Quirk-Silva said if the state grants the $30 million requested from her, Umberg and Daly, then some initial work can start on the site.
“We know that it costs more than $30 million, but you can start the first phase,” she said. “We already have $4.5 million in an account for the veterans cemetery from the last funding (cycle) which was related to the strawberry site.”
Progress on the cemetery froze until the land swap proposal was offered by developer Five Point Holdings in early 2017, which kicked off a battle between the Irvine City Council, residents, veterans and community groups that lasted until the June 2018 primary elections.
Quirk-Silva originally secured the hangar site through state legislation nearly five years ago so CalVet could begin conducting studies and planning for construction. The agency will eventually manage the cemetery once it’s built.
But the 2016 study found numerous animals, like a burrowing owl, living on the site would have to be relocated before construction could begin. It also found hazardous material that needs to be cleaned up.
The hangar site’s estimated price tag and an unclear funding situation put the cemetery on hold for years until Five Point offered the land swap, which was ultimately killed by Irvine voters.
Since the June 2018 vote, Irvine decided to explore a “dual track” option and the City Council ordered its various commissions and committees to begin finance, traffic, planning and a litany of other studies on both sites.

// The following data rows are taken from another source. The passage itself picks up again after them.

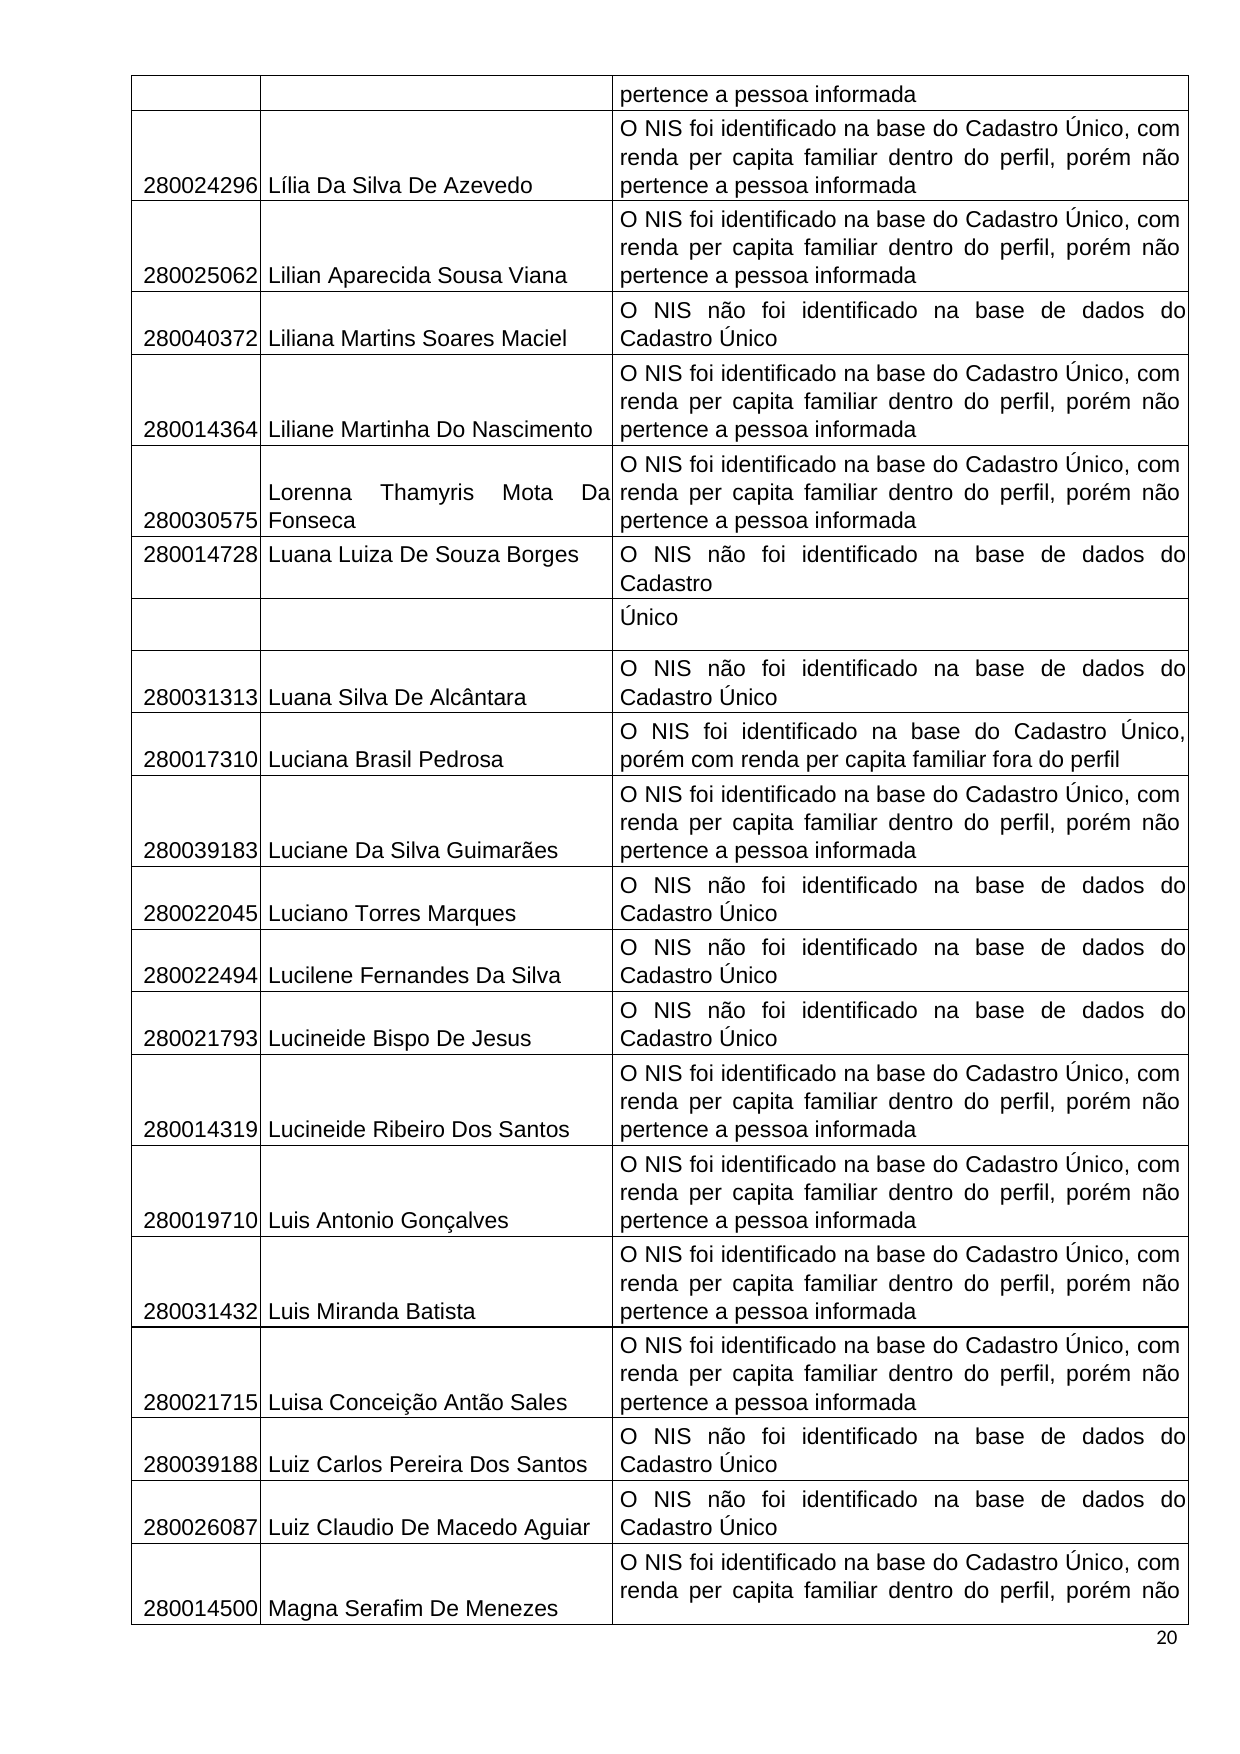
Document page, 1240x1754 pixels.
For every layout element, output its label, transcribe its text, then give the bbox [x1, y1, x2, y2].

table_cell O NIS não foi identificado na base de dados do Cadastro Único [613, 651, 1188, 712]
table_cell 280014500 [132, 1544, 260, 1623]
table_cell Luis Miranda Batista [261, 1237, 612, 1326]
table_cell pertence a pessoa informada [613, 76, 1188, 109]
table_cell Luciano Torres Marques [261, 867, 612, 928]
table_cell Luiz Claudio De Macedo Aguiar [261, 1481, 612, 1543]
table_cell O NIS foi identificado na base do Cadastro Único, com renda per capita familiar dentro do perfil, porém não pertence a pessoa informada [613, 355, 1188, 445]
table_cell 280022045 [132, 867, 260, 928]
table_cell Lorenna Thamyris Mota Da Fonseca [261, 446, 612, 536]
table_cell 280019710 [132, 1146, 260, 1236]
table_cell 280022494 [132, 930, 260, 991]
table_cell Luciane Da Silva Guimarães [261, 776, 612, 866]
table_cell 280017310 [132, 713, 260, 775]
table_cell Lucilene Fernandes Da Silva [261, 930, 612, 991]
table_cell 280030575 [132, 446, 260, 536]
table_cell Lília Da Silva De Azevedo [261, 111, 612, 200]
table_cell O NIS não foi identificado na base de dados do Cadastro Único [613, 867, 1188, 928]
table_cell O NIS não foi identificado na base de dados do Cadastro [613, 537, 1188, 598]
table_cell O NIS foi identificado na base do Cadastro Único, com renda per capita familiar dentro do perfil, porém não pertence a pessoa informada [613, 1328, 1188, 1417]
table_cell 280025062 [132, 201, 260, 291]
table_cell O NIS foi identificado na base do Cadastro Único, com renda per capita familiar dentro do perfil, porém não pertence a pessoa informada [613, 1055, 1188, 1145]
table_cell O NIS foi identificado na base do Cadastro Único, com renda per capita familiar dentro do perfil, porém não pertence a pessoa informada [613, 1146, 1188, 1236]
table_cell [132, 599, 260, 649]
table_cell Luiz Carlos Pereira Dos Santos [261, 1418, 612, 1480]
table_cell Luana Silva De Alcântara [261, 651, 612, 712]
table_cell O NIS não foi identificado na base de dados do Cadastro Único [613, 992, 1188, 1054]
table_cell [132, 76, 260, 109]
table_cell 280040372 [132, 292, 260, 354]
table_cell 280031313 [132, 651, 260, 712]
table_cell Único [613, 599, 1188, 649]
table_cell 280014319 [132, 1055, 260, 1145]
table_cell Lilian Aparecida Sousa Viana [261, 201, 612, 291]
table_cell 280014728 [132, 537, 260, 598]
table_cell Lucineide Bispo De Jesus [261, 992, 612, 1054]
table_cell 280039188 [132, 1418, 260, 1480]
table_cell Luis Antonio Gonçalves [261, 1146, 612, 1236]
table_cell 280014364 [132, 355, 260, 445]
table_cell [261, 76, 612, 109]
table_cell 280021715 [132, 1328, 260, 1417]
table_cell Magna Serafim De Menezes [261, 1544, 612, 1623]
table_cell 280031432 [132, 1237, 260, 1326]
table_cell [261, 599, 612, 649]
table_cell O NIS foi identificado na base do Cadastro Único, com renda per capita familiar dentro do perfil, porém não pertence a pessoa informada [613, 1237, 1188, 1326]
table_cell Luana Luiza De Souza Borges [261, 537, 612, 598]
table_cell O NIS não foi identificado na base de dados do Cadastro Único [613, 1418, 1188, 1480]
table_cell O NIS foi identificado na base do Cadastro Único, com renda per capita familiar dentro do perfil, porém não pertence a pessoa informada [613, 446, 1188, 536]
table_cell O NIS foi identificado na base do Cadastro Único, com renda per capita familiar dentro do perfil, porém não pertence a pessoa informada [613, 111, 1188, 200]
table_cell O NIS foi identificado na base do Cadastro Único, porém com renda per capita familiar fora do perfil [613, 713, 1188, 775]
table_cell Luisa Conceição Antão Sales [261, 1328, 612, 1417]
table_cell 280024296 [132, 111, 260, 200]
table_cell O NIS não foi identificado na base de dados do Cadastro Único [613, 930, 1188, 991]
table_cell O NIS foi identificado na base do Cadastro Único, com renda per capita familiar dentro do perfil, porém não [613, 1544, 1188, 1623]
table_cell Lucineide Ribeiro Dos Santos [261, 1055, 612, 1145]
table_cell Liliana Martins Soares Maciel [261, 292, 612, 354]
table_cell 280026087 [132, 1481, 260, 1543]
table_cell 280021793 [132, 992, 260, 1054]
table_cell O NIS não foi identificado na base de dados do Cadastro Único [613, 1481, 1188, 1543]
table_cell Luciana Brasil Pedrosa [261, 713, 612, 775]
table_cell O NIS não foi identificado na base de dados do Cadastro Único [613, 292, 1188, 354]
table_cell 280039183 [132, 776, 260, 866]
table_cell O NIS foi identificado na base do Cadastro Único, com renda per capita familiar dentro do perfil, porém não pertence a pessoa informada [613, 776, 1188, 866]
table_cell Liliane Martinha Do Nascimento [261, 355, 612, 445]
table_cell O NIS foi identificado na base do Cadastro Único, com renda per capita familiar dentro do perfil, porém não pertence a pessoa informada [613, 201, 1188, 291]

“I think the residents support a cemetery and residents support a cemetery on the former MCAS (Marine Corps Air Station) El Toro base and I think you have as many opinions on where that should be as you have residents in Irvine,” Fox said.
Shea said she got over 80 emails from residents living near the hangar site.
“People are really angry what they’re doing with this bill,” Shea said.
Quirk-Silva said she should have an update on funding and her bill soon.
“We’ll be able to get some kind of information I think by the end of the month if we were successful in the budget getting some funds, if it gets through the Senate and gets to the Governor’s office,” Quirk-Silva said.
She said the bill is “drawing the line” on the site selection, adding shopping around for a different site within the El Toro air station is further delaying the veterans cemetery.
“There’s got to be an end here, either the city council says ‘yes’ or ‘no’ … and that’s kind of where we’re at.”